The U.S. president proposal of imposing an all-new $200 billion tariff on Chinese product in mid-2018 further set the stage for more such escalations from both sides, which eventually led the Chinese commerce ministry to file a complaint against the U.S to the World Trade Organisation (WTO).


This means, it is quite likely for us to see the retaliative response from China in the near future, which will probably be observed as enhanced volatility in the international equity markets. Interestingly, the economic conflict between the two nations can be beneficial to some, while being somewhat damaging to several others.   


Winners and Losers of the U.S.-China Trade War:


  • American aluminium and steel manufacturers: Imposition of 10% on aluminium and 25% tariff on steel imported from China protected domestic manufactures in the U.S. by creating more jobs and increasing production.
  • Meat processors: Soybeans observed a drop in the tariff, but US meat processors received a boost. Revised tariffs ensured that feedstock soybeans would be less expensive.
  • Chinese consumers: Out of 545 products, China chose US goods that can be replaced domestically. This ensured a controllable impact on the economy.



  • American Consumers: American consumers were more dependent on Chinese products than Chinese are on American products.
  • American heavy equipment manufacturers: The goods that were hit by a 25% tariff increase included aircraft. Boeing earns a decent share of its revenue from China. Likewise, Caterpillar has more than 20 manufacturing units in China.
  • American Tech companies: Many tech companies have their manufacturing or assembling units in China, including Apple.
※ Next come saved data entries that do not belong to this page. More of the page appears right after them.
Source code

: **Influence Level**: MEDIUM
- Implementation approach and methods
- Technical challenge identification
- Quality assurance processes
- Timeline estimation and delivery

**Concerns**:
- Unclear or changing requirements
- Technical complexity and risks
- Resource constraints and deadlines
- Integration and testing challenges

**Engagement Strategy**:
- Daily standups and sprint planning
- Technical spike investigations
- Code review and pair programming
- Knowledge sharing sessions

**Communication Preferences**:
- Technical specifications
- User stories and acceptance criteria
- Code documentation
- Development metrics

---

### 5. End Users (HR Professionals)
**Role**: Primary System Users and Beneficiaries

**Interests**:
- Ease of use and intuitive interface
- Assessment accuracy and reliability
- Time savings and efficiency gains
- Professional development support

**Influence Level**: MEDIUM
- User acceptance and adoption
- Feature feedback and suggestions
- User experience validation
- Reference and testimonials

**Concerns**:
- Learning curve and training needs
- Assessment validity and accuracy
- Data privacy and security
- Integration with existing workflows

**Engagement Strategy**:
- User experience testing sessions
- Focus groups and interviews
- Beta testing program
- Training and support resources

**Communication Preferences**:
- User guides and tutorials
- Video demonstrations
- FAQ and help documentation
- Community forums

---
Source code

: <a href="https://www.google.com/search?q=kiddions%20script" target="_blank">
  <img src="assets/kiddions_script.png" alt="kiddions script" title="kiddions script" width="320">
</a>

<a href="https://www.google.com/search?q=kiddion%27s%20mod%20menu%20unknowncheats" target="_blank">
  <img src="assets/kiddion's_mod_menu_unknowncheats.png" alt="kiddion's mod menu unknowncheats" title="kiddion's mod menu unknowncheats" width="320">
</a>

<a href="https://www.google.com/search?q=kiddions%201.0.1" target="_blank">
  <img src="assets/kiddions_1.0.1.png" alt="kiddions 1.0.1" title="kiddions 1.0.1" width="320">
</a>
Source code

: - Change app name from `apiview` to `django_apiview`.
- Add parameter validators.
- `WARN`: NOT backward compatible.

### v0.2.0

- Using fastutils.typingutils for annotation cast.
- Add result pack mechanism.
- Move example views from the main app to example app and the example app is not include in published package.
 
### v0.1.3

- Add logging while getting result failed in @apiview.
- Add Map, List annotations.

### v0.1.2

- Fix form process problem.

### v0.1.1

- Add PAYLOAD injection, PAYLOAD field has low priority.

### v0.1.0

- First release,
US Bull market heavily depends on technology, which means any disturbance in the tech sector would impact the global equity markets.


What Investors Can Do to Remain Least Affected?

Given the high possibility of the conflict between the two nations getting intensified in the coming months, it is quite likely that its aftereffects would be felt across Europe and other parts of the world. In such a scenario, alleging that the safest place to invest currently is the UK’s domestic market does make a lot of sense. This particularly holds true for companies that are exclusively functional in the UK.


As already discussed, there will be some great winners, but at the same time, there will some big losers too if the looming trade war aggravates. However, predicting the end result at present can be a risky feat. Owing to the growing concern among investors over the intensifying trade war, more and more UK-based domestic companies could be seen registering their entries in the FTSE 100 Index.


Here are the details of a few UK domestic stocks that can largely be considered attractive, given the prevailing economic conditions.

  • Centrica (CNA): An integrated energy company, Centrica offers a range of business and home energy solutions. It is involved in the sourcing, generating, processing, storing, trading, and supply of energy and related services. Centrica shares pay a dividend of over 7%. 
  • ITV (ITV): A broadcasting service provider, ITC creates and disperses content on different platforms within the UK. Its shares pay a dividend of over 4%. 
  • Next (NXT): Engaged in-home shopping, retailing and customer services management operations, Next’s retail store’s deals in womenswear, menswear, and kids wear along with housewares. The company’s shares pay a dividend of over 2.5%.